Wednesday, January 10, 2018
Sami Ahmed (J.D. 2017, Yale), Cryptocurrency & Robots: How to Tax and Pay Tax on Them, 68 S.C. L. Rev. ___ (2018):
New technologies, such as blockchain, cryptocurrency (e.g., Bitcoin), and artificial intelligence are rapidly changing how transactions occur in the United States. While scholars have started to examine how a number of areas of law should adapt, very little work has been done on what these changes mean for taxation. Yet these developments could have a huge impact on tax revenues. For example, some approaches to taxing transactions using cryptocurrency could result in these transactions being conducted abroad, beyond the reach of the U.S. taxing authorities. And if robots replace large segments of the labor force, this could drastically shrink federal and state income tax bases.
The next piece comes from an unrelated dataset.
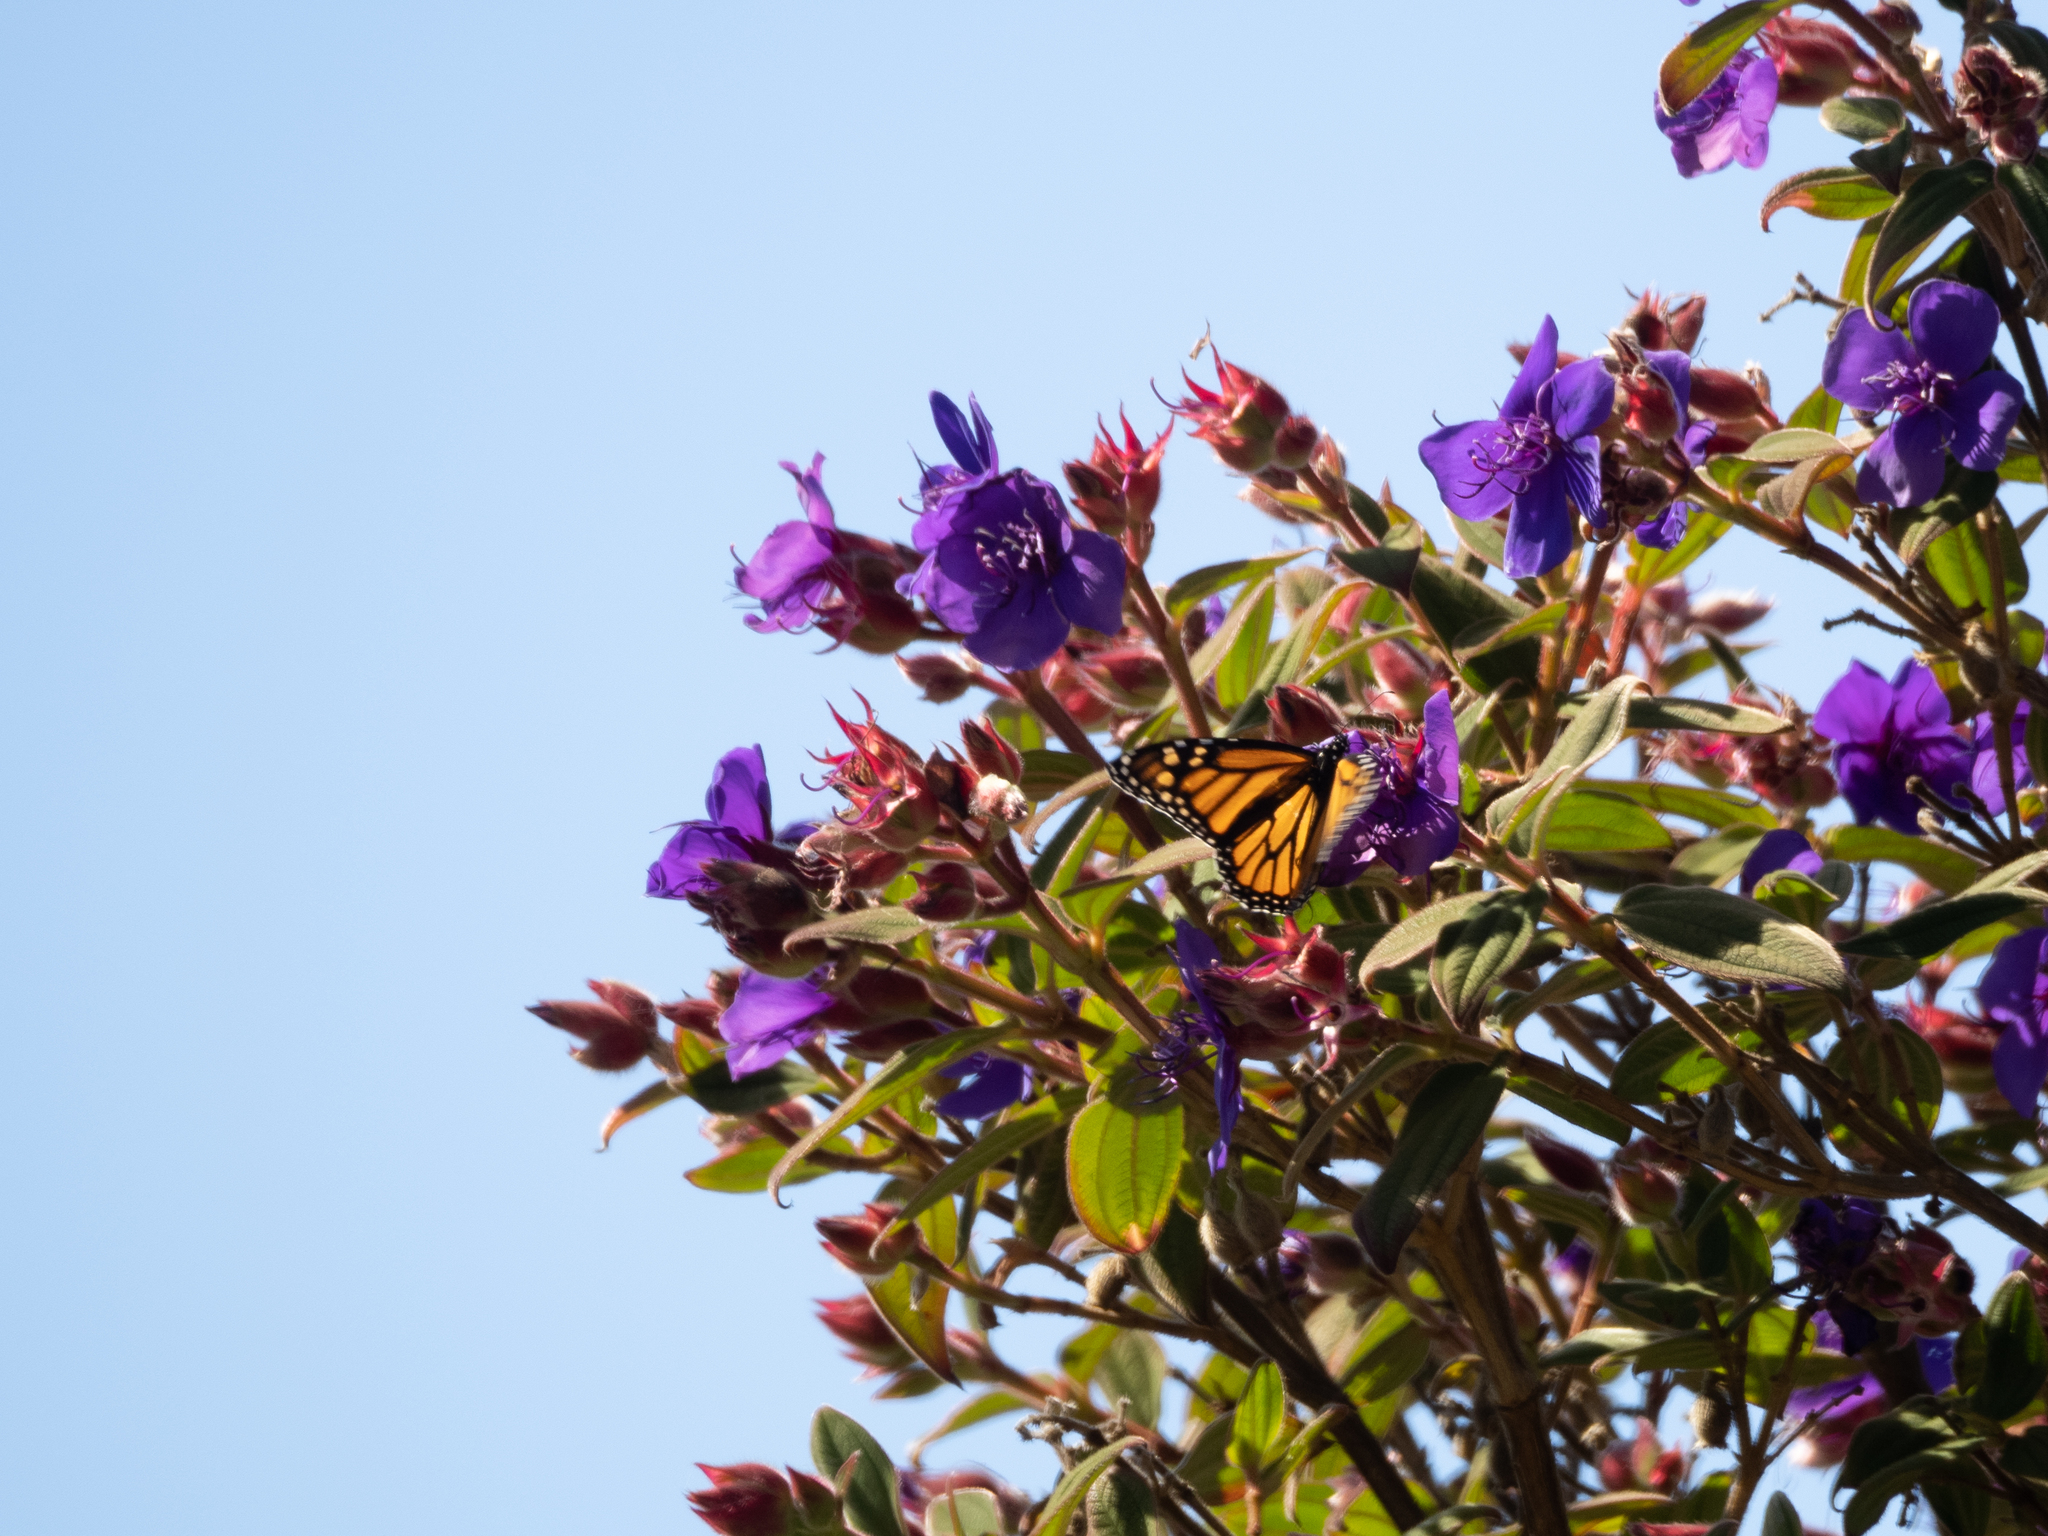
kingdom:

The approach to taxing new technologies is a careful balance of capturing value and not disincentivizing growth. For example, if governments decide to levy a “robot tax” to replace revenues the income tax is no longer generating, they may accidentally stifle innovation in that jurisdiction.
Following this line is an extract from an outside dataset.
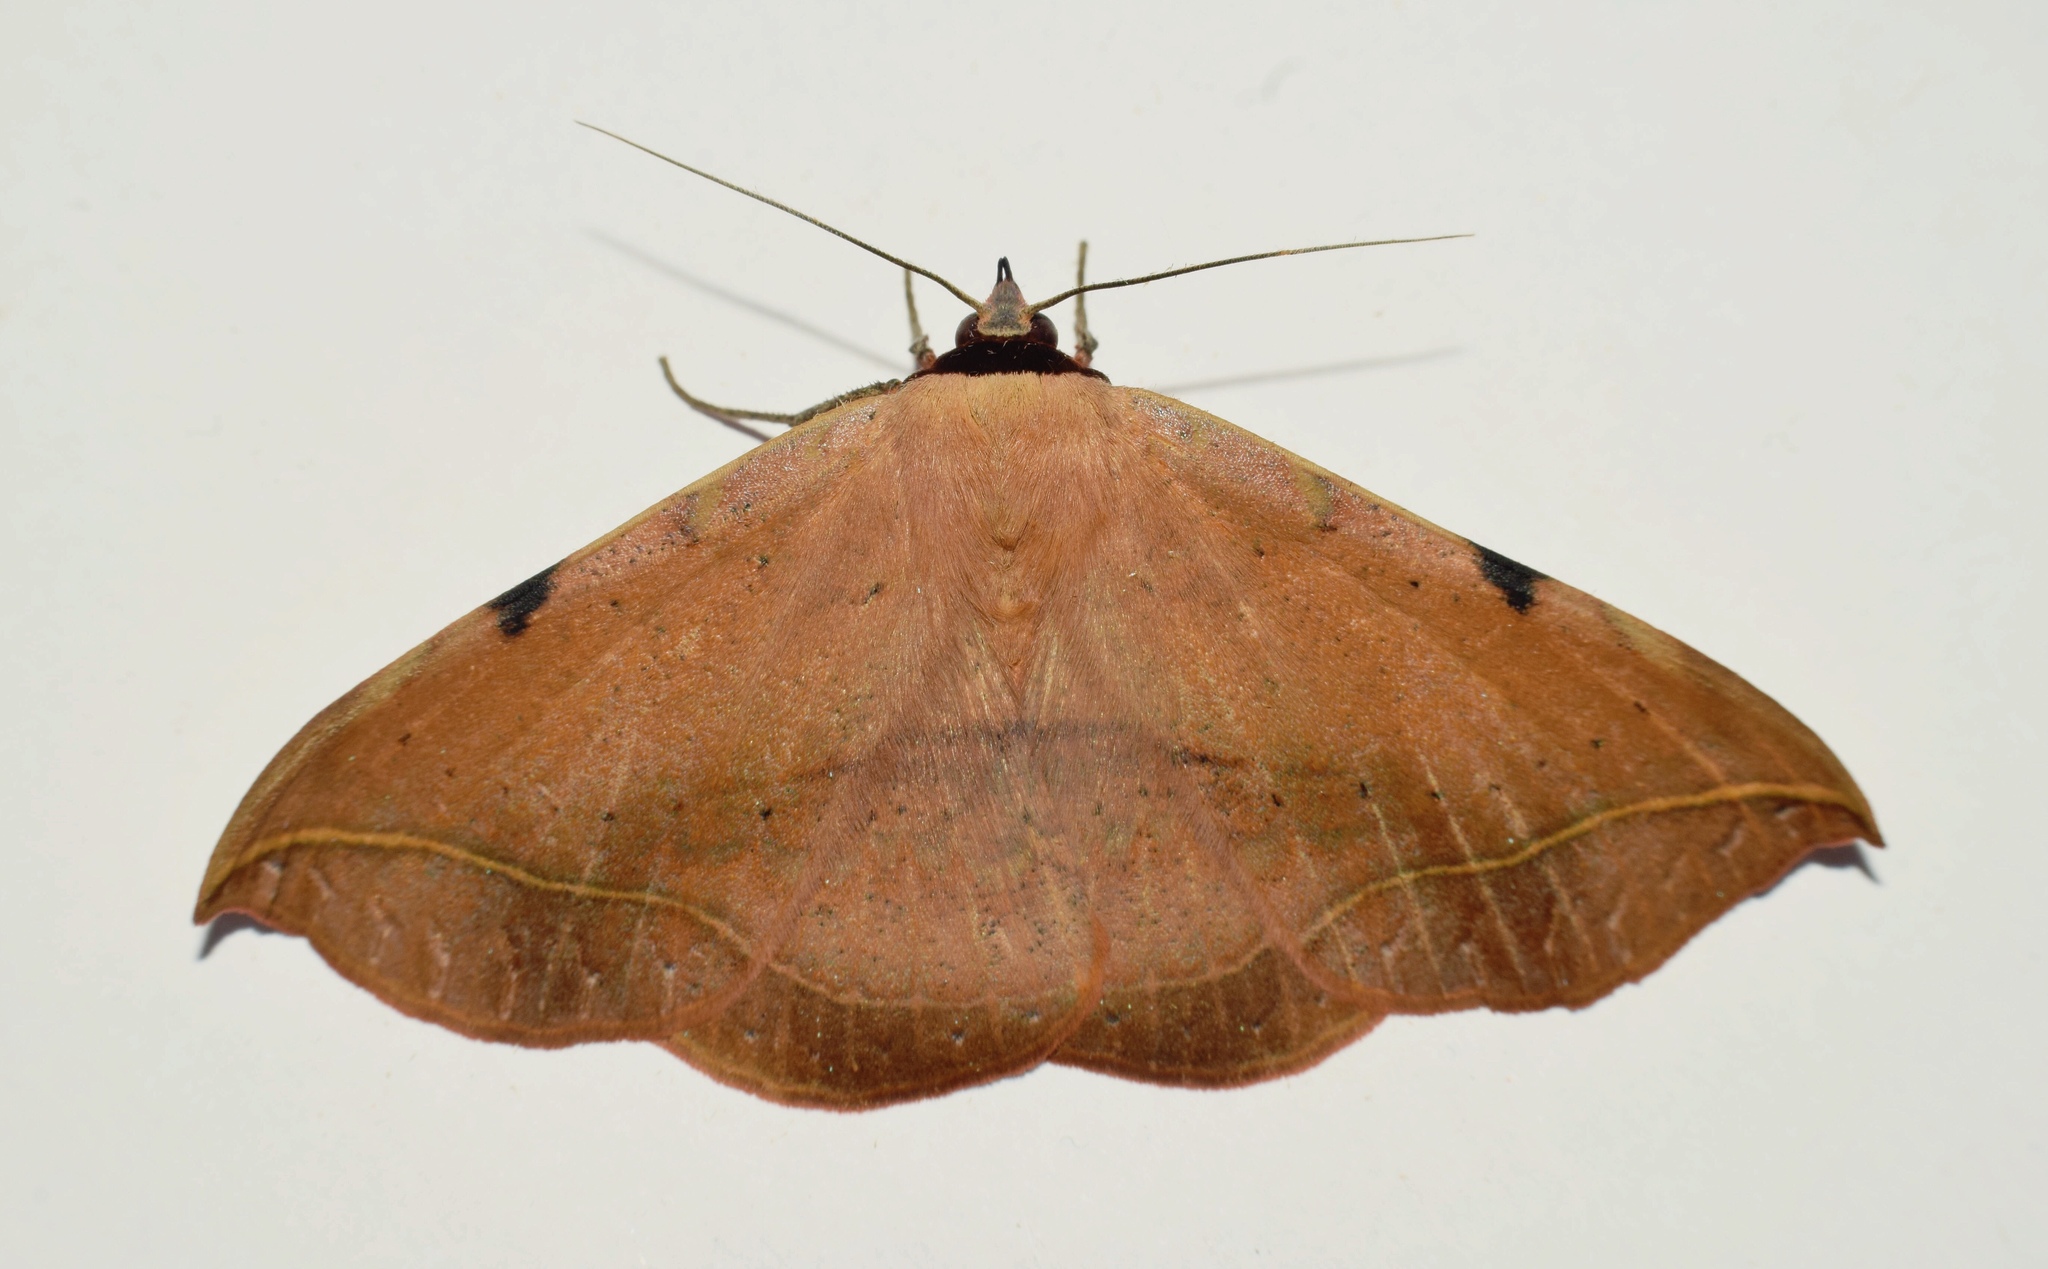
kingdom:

At the same time, these new technologies also provide tools that governments can harness to levy taxes far more effectively than they currently do. For example, using blockchain technology to track the history of income and company shares allows for the potential of an integrated tax system, which combines the currently separate corporate and personal taxes into one unified taxation regime. The effects of this transition are a removal of many distortions and behavioral inefficiencies.
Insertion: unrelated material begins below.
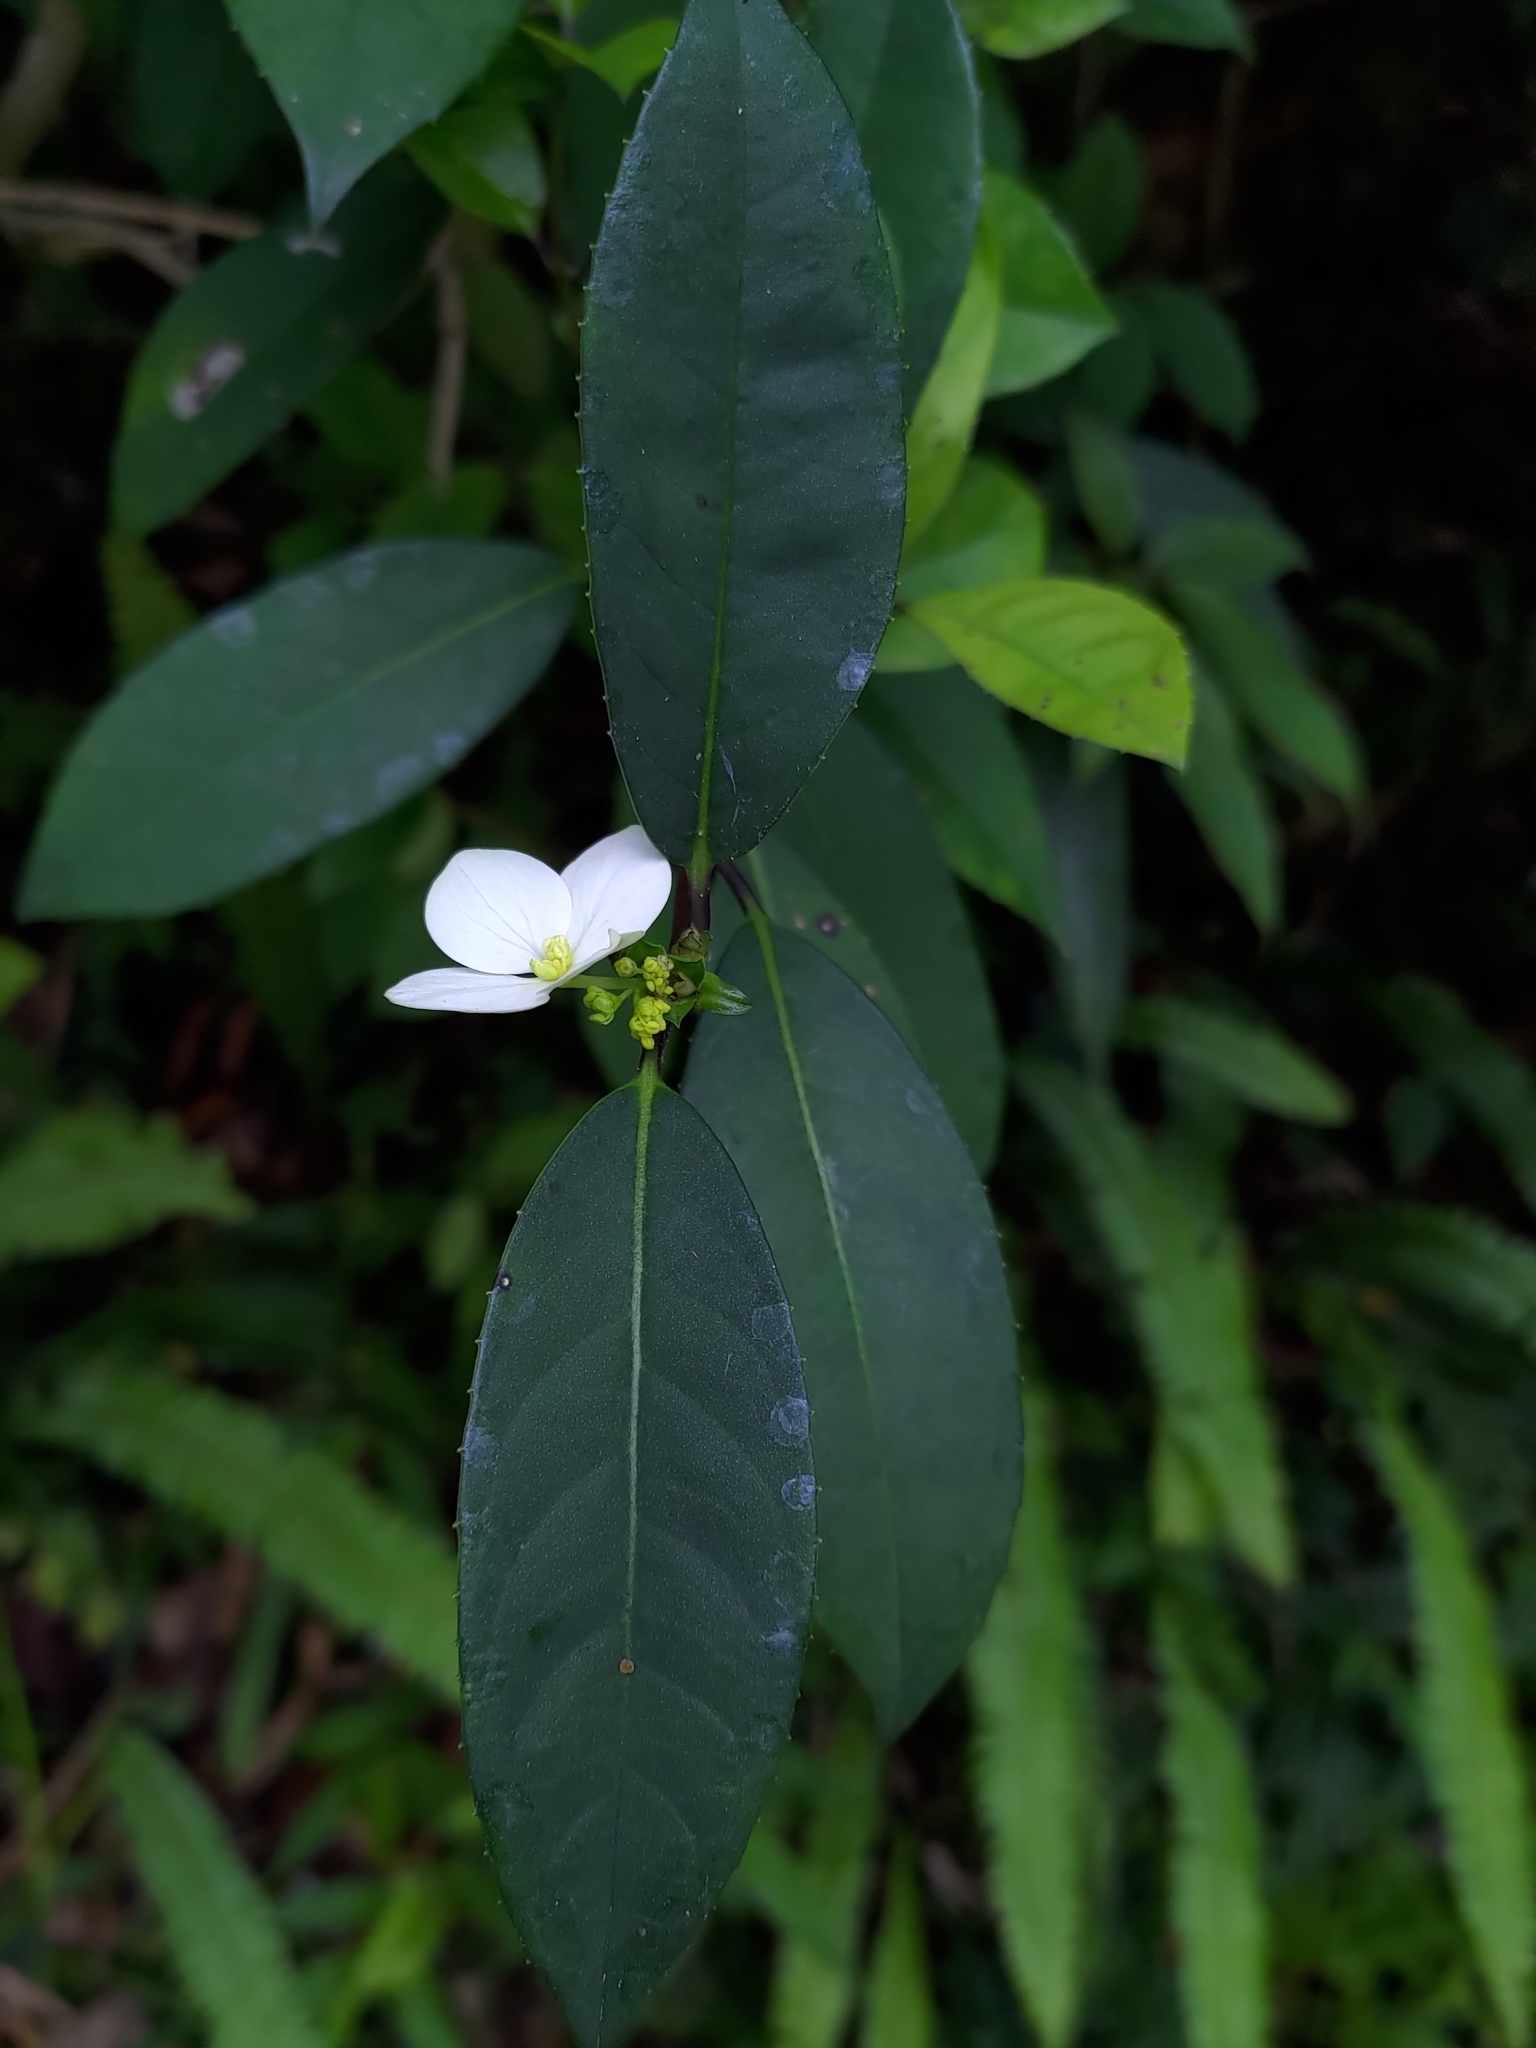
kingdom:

Just because technology can be used to levy taxes far more creatively does not mean that it should be. But given the rapid rate at which technological change is occurring, governments cannot afford to sit back and make these decisions by inertia. Rather, the main argument of this is that governments should: (i) recognize and adapt to shifting tax bases; and (ii) use technology such as blockchain to better target the populations and behaviors desired to be taxed. The paper recommends specific examples of how to better tax and use technologies, such as blockchain, to reform current taxation schemes.
There is also ample discussion of whether cryptocurrency will be regulated as a security (as per the Howey test and recent SEC enforcement actions), a discussion of foreign jurisdictions' approaches to cryptocurrency regulation and taxation, and recommendations to the SEC and IRS on how they should adjust their taxation of cryptocurrency.